THE CAMPAIGN’S IMPACT goes way beyond just VW, DDB, and the New York advertising scene of the early sixties. This campaign, more than any individual ads or campaigns that had gone before, epitomizes the Creative Revolution, and that revolution changed the face of advertising. Ohrbach’s, Levy’s, El Al were all terrific pieces of work, but none of them was a nationally-advertised brand competing in a mainstream product category.

Of course there had been people creating entertaining, witty, simple, and sympathetic advertising before, people who recognized a value in directness and candor. But they tended to be in isolated pockets and their efforts were easily snuffed out. They were shouted down by the orthodox who believed that empathy had no place in advertising; that anything other than the tried and tested was too risky; that any money spent on making friends with your potential customer was money wasted; that simple repetition, like the pounding of a jackhammer, was the most effective way to get a message to stick; that he who shouts loudest gets heard clearest; that more is more.

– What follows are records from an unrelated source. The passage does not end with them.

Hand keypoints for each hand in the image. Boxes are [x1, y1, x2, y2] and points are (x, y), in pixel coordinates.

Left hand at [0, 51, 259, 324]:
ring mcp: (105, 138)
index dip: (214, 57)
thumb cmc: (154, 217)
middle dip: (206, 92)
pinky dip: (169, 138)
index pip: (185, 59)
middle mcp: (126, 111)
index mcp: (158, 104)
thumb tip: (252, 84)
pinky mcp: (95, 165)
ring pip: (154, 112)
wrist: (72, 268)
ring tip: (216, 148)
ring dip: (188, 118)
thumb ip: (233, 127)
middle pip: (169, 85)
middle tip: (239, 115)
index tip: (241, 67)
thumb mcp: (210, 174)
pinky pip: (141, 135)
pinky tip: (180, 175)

These people will forever be confounded and bewildered by the early VW ads, wondering how those who did them ever had the nerve. The consistency of approach and the high standard of thinking has ensured that to this day, when many DDB agencies around the world still handle the VW account, generations of creative people who have followed the original team more than half a century ago feel obliged to try to live up to their standard. Today’s VW advertising is still consistently winning awards and selling VW’s across the globe.